The Old Print Gallery has been exhibiting early and mid-20th century prints for seven years now- a (very exciting) result of joining forces with The Old Print Shop in 2006. In the past month, we have added prints by several new (to us) 20th century printmakers- which we are happy to share with the OPG blog readers today. Below is a sampling of works by three new artists ( the other four artists will come in a later post). We hope you enjoy the new additions to our ever-growing collection of fine prints.
John J.A. Murphy ( 1888-1967)
Murphy was an American painter, wood engraver and book maker, who studied at Boston Museum of Fine Arts, the Art Student League, and the London Central School of Art. He participated in the early 20th century revival of the woodblock print, often exploring religious and metaphysical subject matter. Murphy completed his major wood engraving print series “The Way of the Cross” in 1921, which featured 14 black and white prints on Japanese Paper. He also wrote poems to accompany many of his wood engravings.

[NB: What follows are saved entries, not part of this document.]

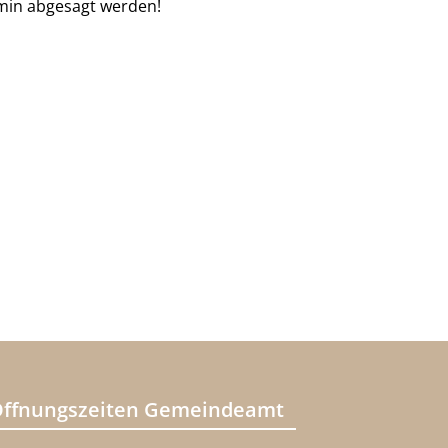
min abgesagt werden!
ffnungszeiten Gemeindeamt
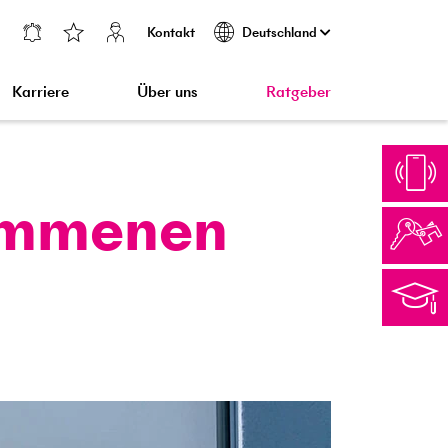
Kontakt
Deutschland
Karriere
Über uns
Ratgeber
om­menen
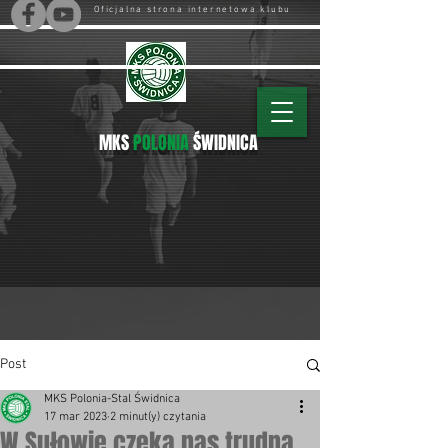
Oficjalna strona internetowa klubu
MKS
POLONIA
ŚWIDNICA
Post
MKS Polonia-Stal Świdnica
17 mar 2023
2 minut(y) czytania
W Sułowie czeka nas trudna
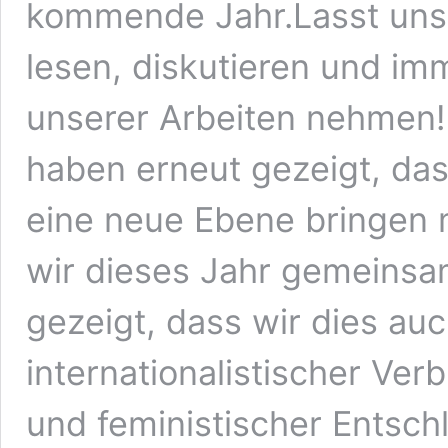
kommende Jahr.Lasst uns
lesen, diskutieren und i
unserer Arbeiten nehmen!D
haben erneut gezeigt, da
eine neue Ebene bringen m
wir dieses Jahr gemeins
gezeigt, dass wir dies auc
internationalistischer Ver
und feministischer Entsch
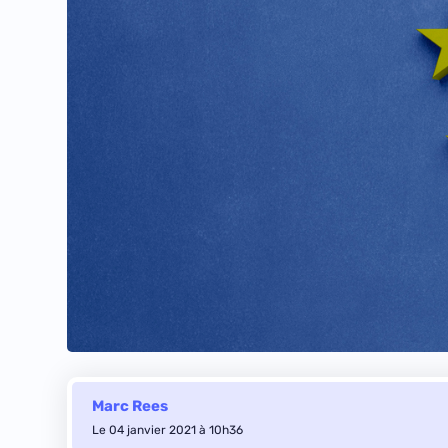
Marc Rees
Le 04 janvier 2021 à 10h36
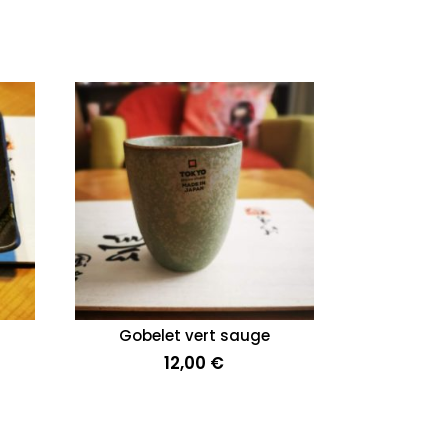
Gobelet vert sauge
12,00
€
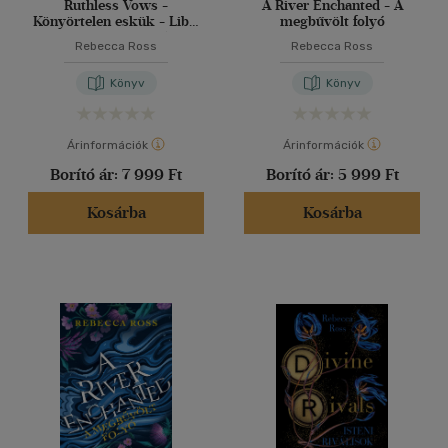
Ruthless Vows -
A River Enchanted - A
Könyörtelen eskük - Libri
megbűvölt folyó
Különleges Kiadás
Rebecca Ross
Rebecca Ross
Könyv
Könyv
Árinformációk
Árinformációk
Borító ár:
7 999 Ft
Borító ár:
5 999 Ft
Kosárba
Kosárba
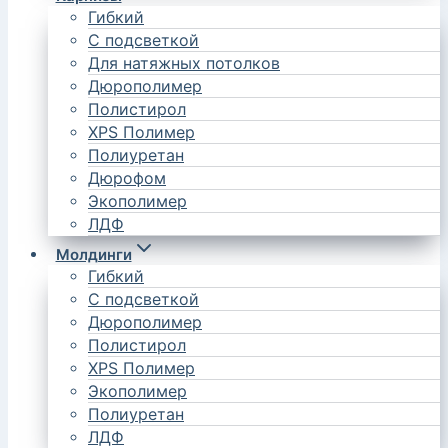
Гибкий
С подсветкой
Для натяжных потолков
Дюрополимер
Полистирол
XPS Полимер
Полиуретан
Дюрофом
Экополимер
ЛДФ
Молдинги
Гибкий
С подсветкой
Дюрополимер
Полистирол
XPS Полимер
Экополимер
Полиуретан
ЛДФ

Norma BasseTt Hall (1889- 1957)
Norma Bassett Hall was a printmaker and painter, best known for her color woodcuts in the style of the Arts and Crafts movement- representational scenes of the West printed in strong color with dynamic contrast. Born in Oregon, Hall attended school at the Chicago Art Institute, before returning to Portland to set up her own studio. From Portland, she and her etcher husband traveled to a long list of destinations, including Kansas, France, Britain, Scotland, Virginia, and New Mexico. Hall’s early prints are all woodblocks printed with opaque oil-based inks. She later shifted to using water-based inks after meeting and studying with Japanese printmaking expert Mabel Royds in Scotland. Hall was one of the 10 artists that formed the Wichita-based print collective Prairie Print Makers, and the only female member. Always drawn to color, Hall’s landscapes sometimes employed as many as seven different blocks, all cut into her favorite hard cherry wood.
Roi Partridge (1888-1984)
Born in Centralia, a territory in Washington, Partridge spent his early artistic years in the Pacific Northwest- exploring nature and all Western scenery had to offer with a small group of fellow artists called the Triad (which consisted of Partridge, John Davidson Butler and Clare Shepard). In 1909, he moved to NY and studied a year at the National Academy of Design- his brief and only stint with art school. Traveling to Munich, and not able to afford formal art classes, he worked informally with the printmaker Brockhoff. It is during his time in Germany that he was first introduced to etching. Partridge then moved to Paris, where, again, in lieu of art school, he compulsively read art books and kept a diligent schedule of sketching Parisian architecture, scenes, and portraits. He also worked as a printmaker, under the guidance of friend and mentor Bertha Jaques, founder of the Chicago Society of Etchers.
In 1914, he returned to Seattle, where he worked until 1917, when he and his family moved to San Francisco. He taught at Mills College in California, and served as the first Director of the College’s art gallery. Upon returning from Europe, he almost exclusively printed scenes of nature. His circle of friends in California consisted of great artists Dorothea Lange, Ansel Adams, and Edward Weston- all were mesmerized by the beauty of their natural surroundings, trying hard to capture its essence in art.